Remember, it’s a bad idea to assume that Pardot and Salesforce abide by the same rules, but once you’re aware of the quirks and accept their ways of integrating, then you will be able to run streamlined, impactful, Marketing and Sales funnels.
“12 Things Salesforce Admins Should Know About Pardot,” written by Lucy Mazalon over at Salesforce Ben came across my feed the other day. I read with great interest to see what someone else thought my Salesforce Admin should know about Pardot.
First things first, the article should instead be titled, “12 Things About Pardot for A Person Who Knows Nothing About Pardot.”1 I do think that Mazalon approaches the topic from a good perspective, as it is also my experience that professionals with “sound knowledge of the traditional ‘core’ clouds” do hesitate when it comes to Pardot.
Lack of integration between Salesforce and Pardot
Mazalon notes in her introduction that “the Salesforce Pardot team are working very hard to integrate the two technologies into one powerful platform,” I personally have yet to see much fruit from those labors. We’ve been using Pardot at GreatAmerica Financial Services for almost four years and the product we use today is 95% the same as the product we signed up with back in 2013.
As we signed up with Pardot shortly before the Salesforce purchase, the first two years or so of using Pardot we were told (if not promised) that the purchase of Pardot would lead to greater functionality, focus, and investment from Salesforce.
Lack of seemingly coherent long-term strategy for integration
One such area, as Mazalon notes as a difference between SFDC and Pardot, is Salesforce Campaigns and Pardot Campaigns. This was a learning curve for us – albeit, small – that only added to the confusion between how Pardot and Salesforce can and should work together.
While we now know the difference between the two types of campaigns, it’s my professional opinion that users of both Pardot and Salesforce shouldn’t have to know the difference.
There needs to be a clear strategy for how Pardot and Salesforce work together, not as two separate products. I understand this falls more on the Pardot team, rather than Salesforce, due to the scale of the differing products.

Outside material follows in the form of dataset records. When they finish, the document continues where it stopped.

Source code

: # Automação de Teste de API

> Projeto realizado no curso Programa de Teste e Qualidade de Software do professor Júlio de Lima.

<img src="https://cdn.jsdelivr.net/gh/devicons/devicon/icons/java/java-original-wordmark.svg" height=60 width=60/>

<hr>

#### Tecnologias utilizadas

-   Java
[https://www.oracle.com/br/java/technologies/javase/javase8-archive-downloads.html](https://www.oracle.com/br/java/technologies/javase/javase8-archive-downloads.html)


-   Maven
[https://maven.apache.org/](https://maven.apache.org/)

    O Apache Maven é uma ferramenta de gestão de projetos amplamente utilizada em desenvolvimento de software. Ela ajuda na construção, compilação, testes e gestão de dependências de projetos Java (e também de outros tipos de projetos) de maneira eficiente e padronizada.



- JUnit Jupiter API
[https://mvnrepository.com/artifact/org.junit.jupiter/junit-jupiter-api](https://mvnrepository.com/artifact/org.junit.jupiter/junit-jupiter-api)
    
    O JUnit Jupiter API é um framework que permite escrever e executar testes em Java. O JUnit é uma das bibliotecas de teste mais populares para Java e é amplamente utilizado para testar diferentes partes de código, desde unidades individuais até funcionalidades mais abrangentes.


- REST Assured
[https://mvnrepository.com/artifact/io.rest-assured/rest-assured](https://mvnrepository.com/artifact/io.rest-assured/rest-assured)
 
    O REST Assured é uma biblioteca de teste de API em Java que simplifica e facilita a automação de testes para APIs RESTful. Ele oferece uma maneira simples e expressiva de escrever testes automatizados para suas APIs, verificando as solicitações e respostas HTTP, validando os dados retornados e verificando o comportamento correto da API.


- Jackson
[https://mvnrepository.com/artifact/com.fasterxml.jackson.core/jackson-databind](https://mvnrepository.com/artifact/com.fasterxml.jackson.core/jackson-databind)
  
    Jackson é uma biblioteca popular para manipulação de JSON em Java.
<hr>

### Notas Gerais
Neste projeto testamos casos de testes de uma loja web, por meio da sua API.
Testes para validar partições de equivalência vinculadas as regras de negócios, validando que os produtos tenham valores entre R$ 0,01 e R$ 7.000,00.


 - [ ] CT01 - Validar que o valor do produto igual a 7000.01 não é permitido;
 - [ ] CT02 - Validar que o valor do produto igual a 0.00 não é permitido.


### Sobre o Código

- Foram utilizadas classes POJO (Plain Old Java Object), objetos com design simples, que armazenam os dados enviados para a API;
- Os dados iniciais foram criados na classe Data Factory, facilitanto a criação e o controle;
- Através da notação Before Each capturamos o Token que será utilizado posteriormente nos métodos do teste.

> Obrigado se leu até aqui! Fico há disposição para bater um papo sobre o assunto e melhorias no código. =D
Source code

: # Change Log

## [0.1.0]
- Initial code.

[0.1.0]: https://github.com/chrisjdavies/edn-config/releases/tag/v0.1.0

However, in both talking with Pardot reps at Dreamforce and in reading Salesforce marketing materials, one can easily get the impression that Pardot is truly a part of Salesforce, when that could not be further from the truth.
Lack of reporting options
If you’re looking for reporting other than the standard “How did my email perform?” then you’re out of luck. We ended up running most reports in Excel. Yes, Excel.
Why do we use Excel for reporting? Because there’s truly a lack of robust options within the Pardot platform to parse your lists, contacts, or data of any type.
A note of my own bias
As a Certified Pardot Specialist, I feel that I have a little bit of experience with Pardot. I was also the person at my company who drove the original decision to use Pardot several years ago. So, it pains me to list some of my complaints here publically, but when my team and I encounter the same obstacles repeatedly with little-to-no improvement from Salesforce, the high opinion of Pardot becomes a little stale.
As of October 2017, we are no longer a Pardot house. We used the summer and fall of 2017 to transition our company to HubSpot and we are not looking back.